‘My children, my children’: Gaza family killed minutes before ceasefire | Israel-Palestine conflict news

Khan Younis, Gaza Strip, Palestine – The ceasefire in Gaza was to begin at 8.30 am (06:30 GMT). The al-Qidra family endured 15 months of Israeli attacks. He had been displaced more than once and was living in a tent. His relatives were among the more than 46,900 Palestinians killed by Israel.
But Al-Qidras was saved. And they wanted to go home.
Ahmad al-Qidra put his seven children on a donkey cart and headed towards the eastern Khan Yunis. It was finally safe to travel – the bombing had to stop.
But the family did not know that the ceasefire between Israel and Hamas had been delayed. What they didn’t know was that, even in those extra few hours, Israeli planes were still flying in the skies over Gaza, ready to drop their bombs.
The explosion was huge. Ahmed’s wife Hanan heard this. She was staying at a relative’s house in the city center, organizing their belongings, planning to meet her husband and children a few hours later.
“The explosion felt like it hit my heart,” Hanan said. She knew instinctively that something had happened to her children, whom she had just said goodbye to.
“My child, my child!” she shouted.
The car was hit. Hanan’s eldest son, 16-year-old Adli, was killed. Her youngest, six-year-old Sama, was the only child of the family.
12-year-old Yasmin told that there was a four-wheeler in front of the vehicle, in which people celebrating the ceasefire were riding. Perhaps this is why the missile fell.
“I saw Sama and Adly lying on the ground, and my father lying on the cart, covered in blood and unconscious,” Yasmin said. Before the second missile hit the spot where they were, she pulled her eight-year-old sister Aseel out. Eleven-year-old Mohammed also survived.
But Hanan’s life partner Ahmed was declared dead in the hospital.
‘My children were my world’
Sitting at the bedside of her injured daughter Iman at Nasir Hospital in Khan Younis, Hanan was still in shock.

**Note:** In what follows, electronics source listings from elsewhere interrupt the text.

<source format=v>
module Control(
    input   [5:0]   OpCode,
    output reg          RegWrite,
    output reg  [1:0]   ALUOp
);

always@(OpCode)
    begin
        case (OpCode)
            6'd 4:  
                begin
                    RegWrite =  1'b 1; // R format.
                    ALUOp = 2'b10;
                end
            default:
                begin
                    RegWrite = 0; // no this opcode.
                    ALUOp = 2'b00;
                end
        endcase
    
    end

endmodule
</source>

“Where was the armistice?” he asked. In their excitement to finally get back what was left of their home, the family ignored Israeli Prime Minister Benjamin Netanyahu’s announcement that the Palestinian group Hamas had not sent the names of three Israeli captives, who were released on Sunday Will go. Armistice agreement.

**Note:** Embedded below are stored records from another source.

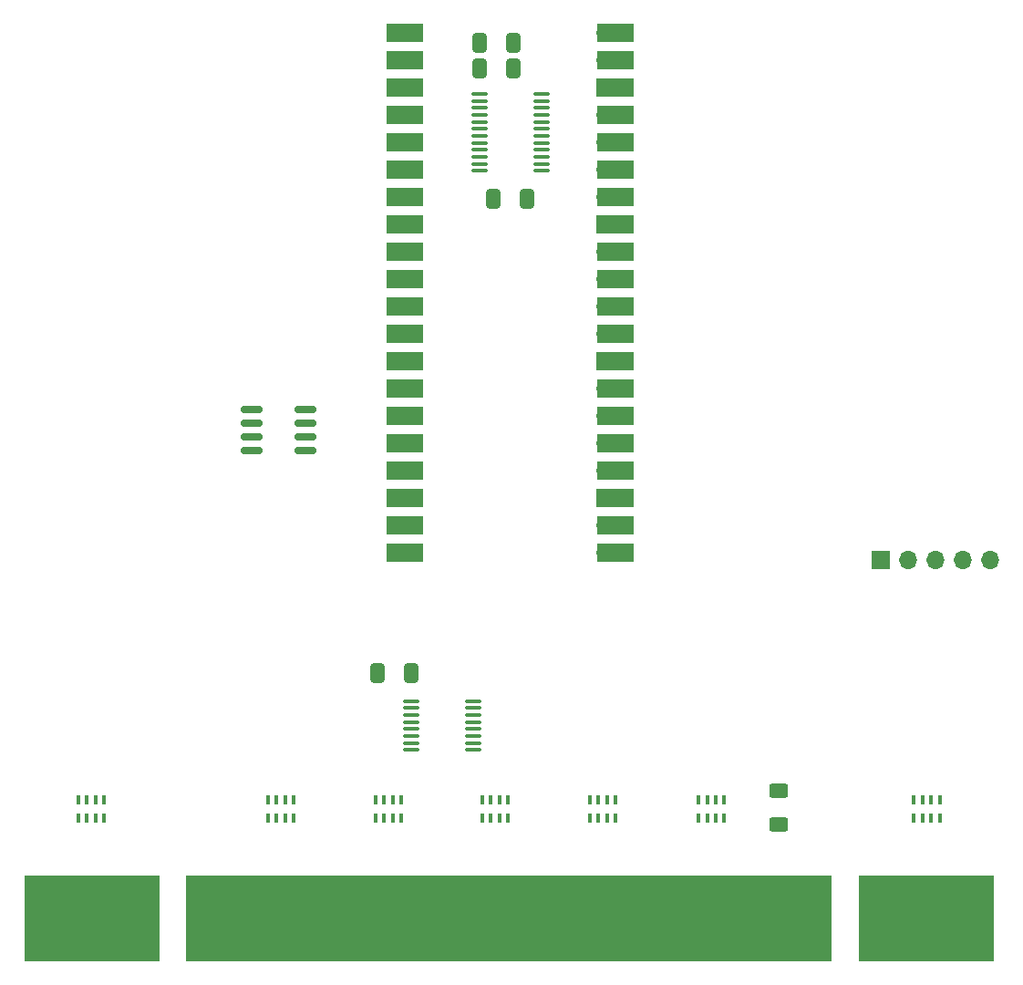
<source format=gbs>
G04 #@! TF.GenerationSoftware,KiCad,Pcbnew,(6.0.6)*
G04 #@! TF.CreationDate,2022-07-23T12:01:03-05:00*
G04 #@! TF.ProjectId,v0,76302e6b-6963-4616-945f-706362585858,v0*
G04 #@! TF.SameCoordinates,Original*
G04 #@! TF.FileFunction,Soldermask,Bot*
G04 #@! TF.FilePolarity,Negative*
%FSLAX46Y46*%
G04 Gerber Fmt 4.6, Leading zero omitted, Abs format (unit mm)*
G04 Created by KiCad (PCBNEW (6.0.6)) date 2022-07-23 12:01:03*
%MOMM*%
%LPD*%
G01*
G04 APERTURE LIST*
G04 Aperture macros list*
%AMRoundRect*
0 Rectangle with rounded corners*
0 $1 Rounding radius*
0 $2 $3 $4 $5 $6 $7 $8 $9 X,Y pos of 4 corners*
0 Add a 4 corners polygon primitive as box body*
4,1,4,$2,$3,$4,$5,$6,$7,$8,$9,$2,$3,0*
0 Add four circle primitives for the rounded corners*
1,1,$1+$1,$2,$3*
1,1,$1+$1,$4,$5*
1,1,$1+$1,$6,$7*
1,1,$1+$1,$8,$9*
0 Add four rect primitives between the rounded corners*
20,1,$1+$1,$2,$3,$4,$5,0*
20,1,$1+$1,$4,$5,$6,$7,0*
20,1,$1+$1,$6,$7,$8,$9,0*
20,1,$1+$1,$8,$9,$2,$3,0*%
G04 Aperture macros list end*
%ADD10RoundRect,0.150000X-0.825000X-0.150000X0.825000X-0.150000X0.825000X0.150000X-0.825000X0.150000X0*%
%ADD11R,12.499340X8.001000*%
%ADD12R,59.999880X8.001000*%
%ADD13R,1.700000X1.700000*%
%ADD14O,1.700000X1.700000*%
%ADD15R,0.400000X0.900000*%
%ADD16RoundRect,0.250000X-0.412500X-0.650000X0.412500X-0.650000X0.412500X0.650000X-0.412500X0.650000X0*%
%ADD17RoundRect,0.250000X0.412500X0.650000X-0.412500X0.650000X-0.412500X-0.650000X0.412500X-0.650000X0*%
%ADD18R,3.500000X1.700000*%
%ADD19RoundRect,0.100000X0.637500X0.100000X-0.637500X0.100000X-0.637500X-0.100000X0.637500X-0.100000X0*%
%ADD20RoundRect,0.250000X0.625000X-0.400000X0.625000X0.400000X-0.625000X0.400000X-0.625000X-0.400000X0*%
G04 APERTURE END LIST*
D10*
X113325000Y-86355000D03*
X113325000Y-85085000D03*
X113325000Y-83815000D03*
X113325000Y-82545000D03*
X118275000Y-82545000D03*
X118275000Y-83815000D03*
X118275000Y-85085000D03*
X118275000Y-86355000D03*
D11*
X98449760Y-129800760D03*
X175950240Y-129800760D03*
D12*
X137200000Y-129800760D03*
D13*
X171700000Y-96500000D03*
D14*
X174240000Y-96500000D03*
X176780000Y-96500000D03*
X179320000Y-96500000D03*
X181860000Y-96500000D03*
D15*
X127200000Y-120450000D03*
X126400000Y-120450000D03*
X125600000Y-120450000D03*
X124800000Y-120450000D03*
X124800000Y-118750000D03*
X125600000Y-118750000D03*
X126400000Y-118750000D03*
X127200000Y-118750000D03*
D16*
X134462500Y-50925000D03*
X137587500Y-50925000D03*
D17*
X128112500Y-107000000D03*
X124987500Y-107000000D03*
D15*
X99600000Y-120450000D03*
X98800000Y-120450000D03*
X98000000Y-120450000D03*
X97200000Y-120450000D03*
X97200000Y-118750000D03*
X98000000Y-118750000D03*
X98800000Y-118750000D03*
X99600000Y-118750000D03*
X177200000Y-120450000D03*
X176400000Y-120450000D03*
X175600000Y-120450000D03*
X174800000Y-120450000D03*
X174800000Y-118750000D03*
X175600000Y-118750000D03*
X176400000Y-118750000D03*
X177200000Y-118750000D03*
D18*
X147090000Y-47570000D03*
D14*
X146190000Y-47570000D03*
D18*
X147090000Y-50110000D03*
D14*
X146190000Y-50110000D03*
D18*
X147090000Y-52650000D03*
D13*
X146190000Y-52650000D03*
D14*
X146190000Y-55190000D03*
D18*
X147090000Y-55190000D03*
D14*
X146190000Y-57730000D03*
D18*
X147090000Y-57730000D03*
X147090000Y-60270000D03*
D14*
X146190000Y-60270000D03*
X146190000Y-62810000D03*
D18*
X147090000Y-62810000D03*
X147090000Y-65350000D03*
D13*
X146190000Y-65350000D03*
D18*
X147090000Y-67890000D03*
D14*
X146190000Y-67890000D03*
D18*
X147090000Y-70430000D03*
D14*
X146190000Y-70430000D03*
X146190000Y-72970000D03*
D18*
X147090000Y-72970000D03*
D14*
X146190000Y-75510000D03*
D18*
X147090000Y-75510000D03*
D13*
X146190000Y-78050000D03*
D18*
X147090000Y-78050000D03*
X147090000Y-80590000D03*
D14*
X146190000Y-80590000D03*
X146190000Y-83130000D03*
D18*
X147090000Y-83130000D03*
X147090000Y-85670000D03*
D14*
X146190000Y-85670000D03*
X146190000Y-88210000D03*
D18*
X147090000Y-88210000D03*
D13*
X146190000Y-90750000D03*
D18*
X147090000Y-90750000D03*
D14*
X146190000Y-93290000D03*
D18*
X147090000Y-93290000D03*
X147090000Y-95830000D03*
D14*
X146190000Y-95830000D03*
D18*
X127510000Y-95830000D03*
D14*
X128410000Y-95830000D03*
D18*
X127510000Y-93290000D03*
D14*
X128410000Y-93290000D03*
D18*
X127510000Y-90750000D03*
D13*
X128410000Y-90750000D03*
D18*
X127510000Y-88210000D03*
D14*
X128410000Y-88210000D03*
D18*
X127510000Y-85670000D03*
D14*
X128410000Y-85670000D03*
X128410000Y-83130000D03*
D18*
X127510000Y-83130000D03*
D14*
X128410000Y-80590000D03*
D18*
X127510000Y-80590000D03*
D13*
X128410000Y-78050000D03*
D18*
X127510000Y-78050000D03*
X127510000Y-75510000D03*
D14*
X128410000Y-75510000D03*
D18*
X127510000Y-72970000D03*
D14*
X128410000Y-72970000D03*
X128410000Y-70430000D03*
D18*
X127510000Y-70430000D03*
D14*
X128410000Y-67890000D03*
D18*
X127510000Y-67890000D03*
X127510000Y-65350000D03*
D13*
X128410000Y-65350000D03*
D14*
X128410000Y-62810000D03*
D18*
X127510000Y-62810000D03*
X127510000Y-60270000D03*
D14*
X128410000Y-60270000D03*
D18*
X127510000Y-57730000D03*
D14*
X128410000Y-57730000D03*
D18*
X127510000Y-55190000D03*
D14*
X128410000Y-55190000D03*
D18*
X127510000Y-52650000D03*
D13*
X128410000Y-52650000D03*
D18*
X127510000Y-50110000D03*
D14*
X128410000Y-50110000D03*
X128410000Y-47570000D03*
D18*
X127510000Y-47570000D03*
D16*
X134462500Y-48525000D03*
X137587500Y-48525000D03*
D15*
X137100000Y-120450000D03*
X136300000Y-120450000D03*
X135500000Y-120450000D03*
X134700000Y-120450000D03*
X134700000Y-118750000D03*
X135500000Y-118750000D03*
X136300000Y-118750000D03*
X137100000Y-118750000D03*
X147100000Y-120450000D03*
X146300000Y-120450000D03*
X145500000Y-120450000D03*
X144700000Y-120450000D03*
X144700000Y-118750000D03*
X145500000Y-118750000D03*
X146300000Y-118750000D03*
X147100000Y-118750000D03*
D19*
X140187500Y-53250000D03*
X140187500Y-53900000D03*
X140187500Y-54550000D03*
X140187500Y-55200000D03*
X140187500Y-55850000D03*
X140187500Y-56500000D03*
X140187500Y-57150000D03*
X140187500Y-57800000D03*
X140187500Y-58450000D03*
X140187500Y-59100000D03*
X140187500Y-59750000D03*
X140187500Y-60400000D03*
X134462500Y-60400000D03*
X134462500Y-59750000D03*
X134462500Y-59100000D03*
X134462500Y-58450000D03*
X134462500Y-57800000D03*
X134462500Y-57150000D03*
X134462500Y-56500000D03*
X134462500Y-55850000D03*
X134462500Y-55200000D03*
X134462500Y-54550000D03*
X134462500Y-53900000D03*
X134462500Y-53250000D03*
D15*
X117200000Y-120450000D03*
X116400000Y-120450000D03*
X115600000Y-120450000D03*
X114800000Y-120450000D03*
X114800000Y-118750000D03*
X115600000Y-118750000D03*
X116400000Y-118750000D03*
X117200000Y-118750000D03*
X157200000Y-120450000D03*
X156400000Y-120450000D03*
X155600000Y-120450000D03*
X154800000Y-120450000D03*
X154800000Y-118750000D03*
X155600000Y-118750000D03*
X156400000Y-118750000D03*
X157200000Y-118750000D03*
D17*
X138875000Y-62975000D03*
X135750000Y-62975000D03*
D20*
X162200000Y-121050000D03*
X162200000Y-117950000D03*
D19*
X133862500Y-109625000D03*
X133862500Y-110275000D03*
X133862500Y-110925000D03*
X133862500Y-111575000D03*
X133862500Y-112225000D03*
X133862500Y-112875000D03*
X133862500Y-113525000D03*
X133862500Y-114175000D03*
X128137500Y-114175000D03*
X128137500Y-113525000D03*
X128137500Y-112875000D03*
X128137500Y-112225000D03*
X128137500Y-111575000D03*
X128137500Y-110925000D03*
X128137500Y-110275000D03*
X128137500Y-109625000D03*
M02*

</source>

He did not see Hamas explain that there were technical reasons for the delay, and that the names would be provided, as they were eventually provided.
Little did he know that in the three-hour delay before the ceasefire began, three members of his family would be killed. According to Gaza’s Civil Defense, they were among 19 Palestinians killed by Israel in the past few hours.

Hanan started crying bitterly. Now she has to face life without her husband and without her two children. The loss of Sama, “the last of the group”, as she described him with the Arabic proverb, was particularly difficult.
“My uncle was the youngest and most spoiled one. “She would get angry whenever I talked about having another child.”
Adley was his “pillar of support”. His children were his world.
“We endured this entire war, facing the most difficult conditions of displacement and bombardment,” Hanan said. “My children were struggling with hunger, lack of food and basic needs.”
“We survived this war for more than a year, only for them to die in its final moments. How can this happen?”
The happy day had turned into a nightmare. The family had celebrated the end of the war the night before.
“Was the Israeli army not happy with our blood and the atrocities it carried out for 15 months?” Hanan asked.
Then, he thought about his future. As her husband and her two children turned away from her, and with tears streaming down her face, she asked: “What’s left?”